> [Source document]:
================================
# Things we always wanted to ask Derrel



## 480sparky (Jan 5, 2015)

*Where the heck ya been lately?!?!?!*


----------



## photoguy99 (Jan 5, 2015)

"What the HELL, man? What. The. Hell?"


----------



## tirediron (Jan 5, 2015)

Really?  That's the best you got?  I always meant to ask him where you could still get a $2.00 haircut in this day and age!


----------



## 480sparky (Jan 5, 2015)

tirediron said:


> Really?  That's the best you got?  I always meant to ask him where you could still get a $2.00 haircut in this day and age!



I'm bald, so the price of haircuts is meaningless to me.


----------



## Gary A. (Jan 5, 2015)

Why have I only seen your texts but no images?


----------



## 407370 (Jan 5, 2015)

So, Canon or Nikon.......


----------



## manny212 (Jan 5, 2015)

Glasses or contacts ?


----------



## tecboy (Jan 5, 2015)

I'm 13, so how old are you?


----------



## BillM (Jan 5, 2015)

Haven't heard a peep from him since the cafeteria closed for renovations. Maybe he'll return when the burrito bar is back up and running


----------



## Tailgunner (Jan 5, 2015)

Gary A. said:


> Why have I only seen your texts but no images?
================================
> [Task prompt]: Continue the forum thread of questions for Derrel from the point where it stops.

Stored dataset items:
================================
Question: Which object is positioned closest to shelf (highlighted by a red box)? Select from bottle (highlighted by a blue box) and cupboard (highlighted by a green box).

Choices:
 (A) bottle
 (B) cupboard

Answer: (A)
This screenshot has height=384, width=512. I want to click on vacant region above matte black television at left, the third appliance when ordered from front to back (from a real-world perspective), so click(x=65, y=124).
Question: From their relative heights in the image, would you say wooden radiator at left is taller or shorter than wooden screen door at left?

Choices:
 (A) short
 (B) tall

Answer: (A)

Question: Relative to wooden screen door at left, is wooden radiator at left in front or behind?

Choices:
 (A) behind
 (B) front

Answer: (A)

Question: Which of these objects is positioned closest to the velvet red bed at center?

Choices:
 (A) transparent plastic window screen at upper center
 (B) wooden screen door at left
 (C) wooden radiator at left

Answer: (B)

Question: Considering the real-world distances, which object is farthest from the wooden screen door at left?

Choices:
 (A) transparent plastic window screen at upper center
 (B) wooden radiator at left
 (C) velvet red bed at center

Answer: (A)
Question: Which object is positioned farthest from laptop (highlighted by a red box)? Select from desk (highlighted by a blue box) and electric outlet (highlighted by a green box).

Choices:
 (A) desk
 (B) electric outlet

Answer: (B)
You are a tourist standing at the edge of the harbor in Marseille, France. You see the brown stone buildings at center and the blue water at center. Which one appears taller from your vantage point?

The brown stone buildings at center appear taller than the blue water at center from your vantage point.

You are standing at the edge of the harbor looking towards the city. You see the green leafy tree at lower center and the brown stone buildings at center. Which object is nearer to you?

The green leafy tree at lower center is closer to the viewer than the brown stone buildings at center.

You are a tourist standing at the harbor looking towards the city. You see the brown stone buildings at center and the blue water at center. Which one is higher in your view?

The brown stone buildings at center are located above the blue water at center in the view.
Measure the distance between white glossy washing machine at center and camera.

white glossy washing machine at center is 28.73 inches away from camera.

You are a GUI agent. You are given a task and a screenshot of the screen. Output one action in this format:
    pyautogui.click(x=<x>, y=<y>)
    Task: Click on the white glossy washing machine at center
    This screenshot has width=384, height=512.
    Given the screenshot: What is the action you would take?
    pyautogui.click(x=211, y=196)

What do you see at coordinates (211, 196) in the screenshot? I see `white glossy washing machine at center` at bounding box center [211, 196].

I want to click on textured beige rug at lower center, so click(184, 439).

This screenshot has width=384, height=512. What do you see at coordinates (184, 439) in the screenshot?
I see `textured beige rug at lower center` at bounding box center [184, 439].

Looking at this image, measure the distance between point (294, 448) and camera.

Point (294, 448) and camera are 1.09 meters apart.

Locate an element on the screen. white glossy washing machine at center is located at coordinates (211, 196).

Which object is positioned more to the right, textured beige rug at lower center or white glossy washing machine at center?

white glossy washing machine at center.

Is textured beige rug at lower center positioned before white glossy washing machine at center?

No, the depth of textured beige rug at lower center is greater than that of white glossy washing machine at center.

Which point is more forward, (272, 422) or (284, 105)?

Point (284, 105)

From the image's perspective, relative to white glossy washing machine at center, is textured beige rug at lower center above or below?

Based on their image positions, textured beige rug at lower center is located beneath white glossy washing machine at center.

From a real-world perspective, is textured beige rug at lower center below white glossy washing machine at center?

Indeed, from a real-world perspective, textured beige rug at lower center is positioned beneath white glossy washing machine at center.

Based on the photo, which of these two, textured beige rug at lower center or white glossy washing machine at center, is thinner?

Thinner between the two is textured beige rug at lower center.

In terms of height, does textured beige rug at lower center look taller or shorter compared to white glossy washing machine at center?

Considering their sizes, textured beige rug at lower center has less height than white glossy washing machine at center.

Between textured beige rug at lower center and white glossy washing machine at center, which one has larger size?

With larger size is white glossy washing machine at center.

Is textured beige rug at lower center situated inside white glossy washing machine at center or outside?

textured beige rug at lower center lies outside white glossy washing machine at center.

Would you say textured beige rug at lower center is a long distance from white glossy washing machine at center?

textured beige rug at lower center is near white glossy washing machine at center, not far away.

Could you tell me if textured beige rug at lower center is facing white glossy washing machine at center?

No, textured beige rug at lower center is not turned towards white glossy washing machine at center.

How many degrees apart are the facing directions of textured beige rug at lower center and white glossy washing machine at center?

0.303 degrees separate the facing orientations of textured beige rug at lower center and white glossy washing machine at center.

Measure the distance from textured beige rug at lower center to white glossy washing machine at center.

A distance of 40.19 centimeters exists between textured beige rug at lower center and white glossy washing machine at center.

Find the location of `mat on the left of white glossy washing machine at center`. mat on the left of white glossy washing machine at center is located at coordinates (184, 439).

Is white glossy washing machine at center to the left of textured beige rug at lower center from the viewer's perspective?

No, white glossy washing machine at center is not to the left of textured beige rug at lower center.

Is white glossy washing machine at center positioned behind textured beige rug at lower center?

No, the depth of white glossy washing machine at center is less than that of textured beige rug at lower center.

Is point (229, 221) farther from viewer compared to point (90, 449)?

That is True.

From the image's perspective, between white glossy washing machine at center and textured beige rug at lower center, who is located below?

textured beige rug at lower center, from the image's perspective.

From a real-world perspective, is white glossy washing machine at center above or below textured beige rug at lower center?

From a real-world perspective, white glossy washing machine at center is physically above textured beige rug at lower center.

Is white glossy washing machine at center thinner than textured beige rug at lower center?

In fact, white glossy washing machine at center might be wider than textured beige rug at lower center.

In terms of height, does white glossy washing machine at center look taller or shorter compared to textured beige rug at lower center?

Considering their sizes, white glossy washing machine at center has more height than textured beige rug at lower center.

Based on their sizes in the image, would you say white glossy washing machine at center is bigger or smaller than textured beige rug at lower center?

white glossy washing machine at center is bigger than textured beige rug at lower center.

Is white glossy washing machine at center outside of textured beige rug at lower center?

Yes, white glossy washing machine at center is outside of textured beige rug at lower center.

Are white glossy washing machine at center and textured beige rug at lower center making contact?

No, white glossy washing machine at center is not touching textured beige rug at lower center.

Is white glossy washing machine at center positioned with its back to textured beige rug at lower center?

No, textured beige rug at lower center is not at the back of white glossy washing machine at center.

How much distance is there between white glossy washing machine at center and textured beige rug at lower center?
================================
> [Response]:
You beat me to it lol 

Oh well, do you give lessons? I never seen an image one but you always make since with your advice.


----------



## astroNikon (Jan 5, 2015)

please describe in detail the good and bad nuances of every camera and every lens you have ever owned.  Put it in book form, so that I can copywrite it and publish it.

Also, tell me again why the Nikon 85mm/1.8 AF-D is a junk lens ?


yes, I spelled copyright incorrectly


----------



## minicoop1985 (Jan 5, 2015)

What the hell is dynamic range?


----------



## 480sparky (Jan 5, 2015)

minicoop1985 said:


> What the hell is dynamic range?



A stove with a 4-octave singing voice.


----------



## kundalini (Jan 5, 2015)

What other 3 flavor enhancements do you take on your fishing trips?  The fist three should be a given.  Salt (Kosher or Sea?), Fresh Ground Pepper and a fresh lemon.

Go!


----------



## pgriz (Jan 5, 2015)

Explain to me again why color-aware metering is important.


----------



## snowbear (Jan 5, 2015)

What was Mathew Brady _really_ like?


----------



## 480sparky (Jan 5, 2015)

Why is uniWB green?


----------



## terri (Jan 5, 2015)

Made any new recordings lately?


----------



## limr (Jan 5, 2015)

terri said:


> Made any new recordings lately?



Girl, you beat me to it! I swear I was about to ask that


----------



## terri (Jan 5, 2015)

limr said:


> terri said:
> 
> 
> > Made any new recordings lately?
> ...


 Great minds, Lenny.   Great minds...


----------



## minicoop1985 (Jan 5, 2015)

What's a Bronica?


----------



## mishele (Jan 6, 2015)

Boxers or briefs?


----------



## sm4him (Jan 6, 2015)

mishele said:


> Boxers or briefs?



NOOOOO, don't ask THAT!! You might just find out there's a THIRD option, lol!


----------



## astroNikon (Jan 6, 2015)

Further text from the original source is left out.